With the material below, print exactly the lines between the line holding "Ausgezeichnete Studentenbetreuung: Wöchentliche" and the line holding "مسند احمد بن حنبل", inclusive. Add nothing else.

(PROVIDED INFORMATION begins)

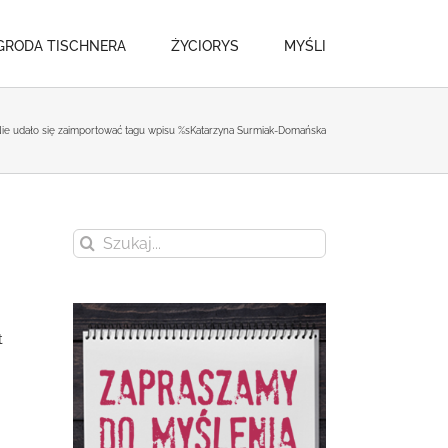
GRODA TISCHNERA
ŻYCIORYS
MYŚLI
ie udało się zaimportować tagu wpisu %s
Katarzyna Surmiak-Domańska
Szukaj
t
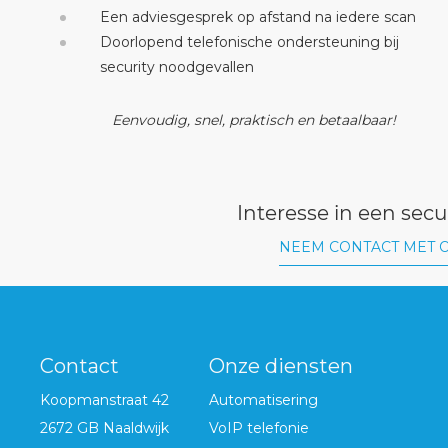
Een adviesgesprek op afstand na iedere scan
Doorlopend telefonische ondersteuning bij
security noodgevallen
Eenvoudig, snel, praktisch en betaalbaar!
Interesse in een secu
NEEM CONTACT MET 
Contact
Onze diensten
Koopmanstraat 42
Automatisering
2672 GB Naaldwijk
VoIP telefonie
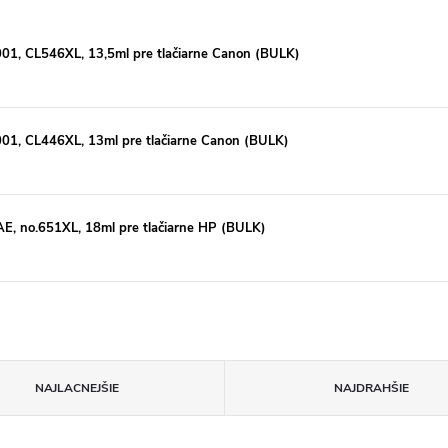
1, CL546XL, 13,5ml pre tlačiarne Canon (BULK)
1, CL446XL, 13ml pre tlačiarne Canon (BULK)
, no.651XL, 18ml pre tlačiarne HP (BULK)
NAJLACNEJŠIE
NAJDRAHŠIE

(PROVIDED INFORMATION ends)
(PROVIDED INFORMATION begins)

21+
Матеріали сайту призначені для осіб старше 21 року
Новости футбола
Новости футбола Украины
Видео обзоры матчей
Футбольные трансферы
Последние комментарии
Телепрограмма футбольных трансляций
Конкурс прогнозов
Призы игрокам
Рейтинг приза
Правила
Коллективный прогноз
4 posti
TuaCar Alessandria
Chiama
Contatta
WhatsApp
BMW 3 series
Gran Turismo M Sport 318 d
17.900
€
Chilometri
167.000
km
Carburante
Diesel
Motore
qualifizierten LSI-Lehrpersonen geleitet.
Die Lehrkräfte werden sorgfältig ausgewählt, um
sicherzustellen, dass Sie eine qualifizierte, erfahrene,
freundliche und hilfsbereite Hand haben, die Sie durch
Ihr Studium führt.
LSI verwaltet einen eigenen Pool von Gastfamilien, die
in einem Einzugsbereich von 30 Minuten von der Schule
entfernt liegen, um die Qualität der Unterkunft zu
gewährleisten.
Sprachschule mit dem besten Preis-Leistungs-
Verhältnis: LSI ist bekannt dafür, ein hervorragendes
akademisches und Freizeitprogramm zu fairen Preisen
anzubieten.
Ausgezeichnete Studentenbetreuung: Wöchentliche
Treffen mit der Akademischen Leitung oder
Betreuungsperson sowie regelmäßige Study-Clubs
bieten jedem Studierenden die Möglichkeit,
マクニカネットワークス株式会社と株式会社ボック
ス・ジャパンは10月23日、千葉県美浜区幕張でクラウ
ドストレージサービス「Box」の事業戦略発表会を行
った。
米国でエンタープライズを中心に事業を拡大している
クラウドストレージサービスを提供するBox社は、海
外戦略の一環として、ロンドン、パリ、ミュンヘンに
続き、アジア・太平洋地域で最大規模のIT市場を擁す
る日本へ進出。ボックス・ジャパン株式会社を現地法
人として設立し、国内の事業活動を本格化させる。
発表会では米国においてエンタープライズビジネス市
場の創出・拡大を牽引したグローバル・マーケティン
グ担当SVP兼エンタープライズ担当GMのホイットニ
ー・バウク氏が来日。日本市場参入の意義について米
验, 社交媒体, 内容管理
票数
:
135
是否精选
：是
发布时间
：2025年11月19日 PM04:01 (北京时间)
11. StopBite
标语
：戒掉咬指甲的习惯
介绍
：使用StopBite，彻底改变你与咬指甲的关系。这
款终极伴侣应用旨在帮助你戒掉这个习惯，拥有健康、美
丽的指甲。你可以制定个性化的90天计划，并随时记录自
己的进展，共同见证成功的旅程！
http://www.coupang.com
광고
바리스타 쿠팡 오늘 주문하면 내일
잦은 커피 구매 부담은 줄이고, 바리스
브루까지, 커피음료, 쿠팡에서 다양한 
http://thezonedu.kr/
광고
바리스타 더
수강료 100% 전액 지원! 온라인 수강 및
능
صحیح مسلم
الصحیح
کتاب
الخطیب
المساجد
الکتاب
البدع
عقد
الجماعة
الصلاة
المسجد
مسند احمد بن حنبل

(PROVIDED INFORMATION ends)

● **RESPONSE AREA**
Ausgezeichnete Studentenbetreuung: Wöchentliche
Treffen mit der Akademischen Leitung oder
Betreuungsperson sowie regelmäßige Study-Clubs
bieten jedem Studierenden die Möglichkeit,
マクニカネットワークス株式会社と株式会社ボック
ス・ジャパンは10月23日、千葉県美浜区幕張でクラウ
ドストレージサービス「Box」の事業戦略発表会を行
った。
米国でエンタープライズを中心に事業を拡大している
クラウドストレージサービスを提供するBox社は、海
外戦略の一環として、ロンドン、パリ、ミュンヘンに
続き、アジア・太平洋地域で最大規模のIT市場を擁す
る日本へ進出。ボックス・ジャパン株式会社を現地法
人として設立し、国内の事業活動を本格化させる。
発表会では米国においてエンタープライズビジネス市
場の創出・拡大を牽引したグローバル・マーケティン
グ担当SVP兼エンタープライズ担当GMのホイットニ
ー・バウク氏が来日。日本市場参入の意義について米
验, 社交媒体, 内容管理
票数
:
135
是否精选
：是
发布时间
：2025年11月19日 PM04:01 (北京时间)
11. StopBite
标语
：戒掉咬指甲的习惯
介绍
：使用StopBite，彻底改变你与咬指甲的关系。这
款终极伴侣应用旨在帮助你戒掉这个习惯，拥有健康、美
丽的指甲。你可以制定个性化的90天计划，并随时记录自
己的进展，共同见证成功的旅程！
http://www.coupang.com
광고
바리스타 쿠팡 오늘 주문하면 내일
잦은 커피 구매 부담은 줄이고, 바리스
브루까지, 커피음료, 쿠팡에서 다양한 
http://thezonedu.kr/
광고
바리스타 더
수강료 100% 전액 지원! 온라인 수강 및
능
صحیح مسلم
الصحیح
کتاب
الخطیب
المساجد
الکتاب
البدع
عقد
الجماعة
الصلاة
المسجد
مسند احمد بن حنبل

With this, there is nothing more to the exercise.